Bdtjtk

I would like to ask about the simplest Mutex approach ever for multi-threading. Is the following code thread-safe (quick-n-dirty)?

class myclass

{

    bool locked;

    vector<double> vals;



    myclass();

    void add(double val);

};



void myclass::add(double val)

{

    if(!locked)

    {

        this->locked = 1;

        this->vals.push_back(val);

        this->locked = 0;

    }

    else

    {

        this->add(val);

    }

}



int main()

{

    myclass cls;

    //start parallelism

    cls.add(static_cast<double>(rand()));

}

Does this work? Is it thread-safe? I'm just trying to understand how the simplest mutex can be written.

If you have any advice about my example, would be nice.

Thank you.

Thanks for saying that it doesn't work.
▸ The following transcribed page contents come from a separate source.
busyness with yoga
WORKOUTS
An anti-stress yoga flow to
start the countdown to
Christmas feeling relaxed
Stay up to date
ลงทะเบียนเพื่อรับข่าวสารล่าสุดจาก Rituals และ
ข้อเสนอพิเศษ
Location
Can you please suggest a fix which is compiler independent?

Is it thread-safe?

Certainly not. If a thread is preempted between checking and setting the lock, then a second thread could acquire that lock; if control then returns to the first thread, then both will acquire it. (And of course, on a modern processor, two or more cores could be executing the same instructions simultaneously for even more hilarity.)
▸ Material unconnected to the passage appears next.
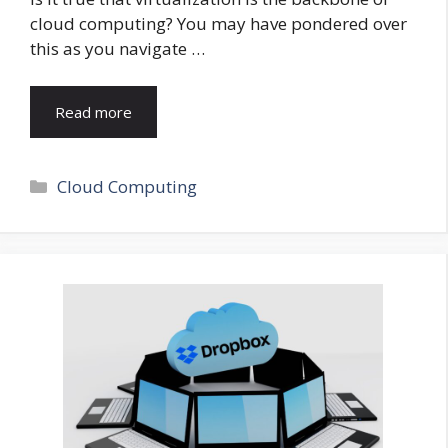
cloud computing? You may have pondered over
this as you navigate …
Read more
Categories
Cloud Computing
At the very least, you need an atomic test-and-set operation to implement a lock like this. The C++11 library provides such a thing:

std::atomic_flag locked;



if (!locked.test_and_set()) {

    vals.push_back(val);

    locked.clear();

} else {

    // I don't know exactly what to do here; 

    // but recursively calling add() is a very bad idea.

}

or better yet:

std::mutex mutex;



std::lock_guard<std::mutex> lock(mutex);

vals.push_back(val);

If you have an older implementation, then you'll have to rely on whatever extensions/libraries are available to you, as there was nothing helpful in the language or standard library back then.
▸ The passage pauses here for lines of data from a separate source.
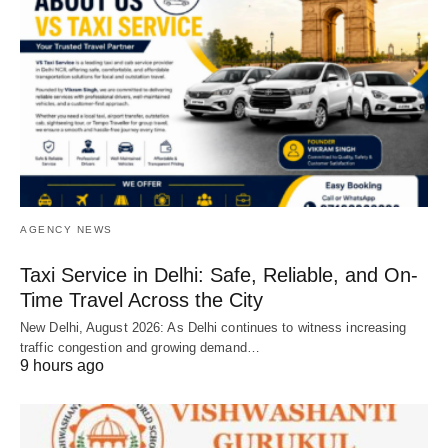
AGENCY NEWS
Taxi Service in Delhi: Safe, Reliable, and On-
Time Travel Across the City
New Delhi, August 2026: As Delhi continues to witness increasing
traffic congestion and growing demand…
9 hours ago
No, this is not thread safe. There's a race between

if(!locked)

and

this->locked = 1;

If there is a context switch between these two statements, your lock mechanism falls apart. You need an atomic test and set instruction, or simply use an existing mutex.

This code doesn't provide an atomic modification of vals vector. Consider the following scenario:

//<<< Suppose it's 0

if(!locked)

{   //<<< Thread 0 passes the check

    //<<< Context Switch - and Thread 1 is also there because locked is 0

    this->locked = 1;

    //<<< Now it's possible for one thread to be scheduled when another one is in

    //<<< the middle of modification of the vector

    this->vals.push_back(val);

    this->locked = 0;

}

Does this work? Is it thread-safe?

No. It will fail at times.

Your mutex will only work if other threads never do anything between the execution of these two lines:

if(!locked)

{

    this->locked = 1;

...and you have not ensured that.

To learn about the how of mutex writing, see this SO post.

No, that is not thread safe.

Consider two threads running myclass::add at more-or-less the same time. Also, imagine that the value of .locked is false.

The first thread executes up to and including this line:

if(!locked)

{

Now imagine that the system switches context to the second thread. It also executes up to the same line.

Now we have two different threads, both believing that they have exclusive access, and both inside the !locked condition of the if.

They will both call vals.push_back() at more-or-less the same time.

Boom.

Others have already shown how your mutex can fail, so I won't rehash their points. I will only add one thing: The simplest mutex implementation is a lot more complicated than your code.

If you're interested in the nitty gritty (or even if you are not - this is stuff every software developer should know) you should look at Leslie Lamport's Bakery Algorithm and go from there.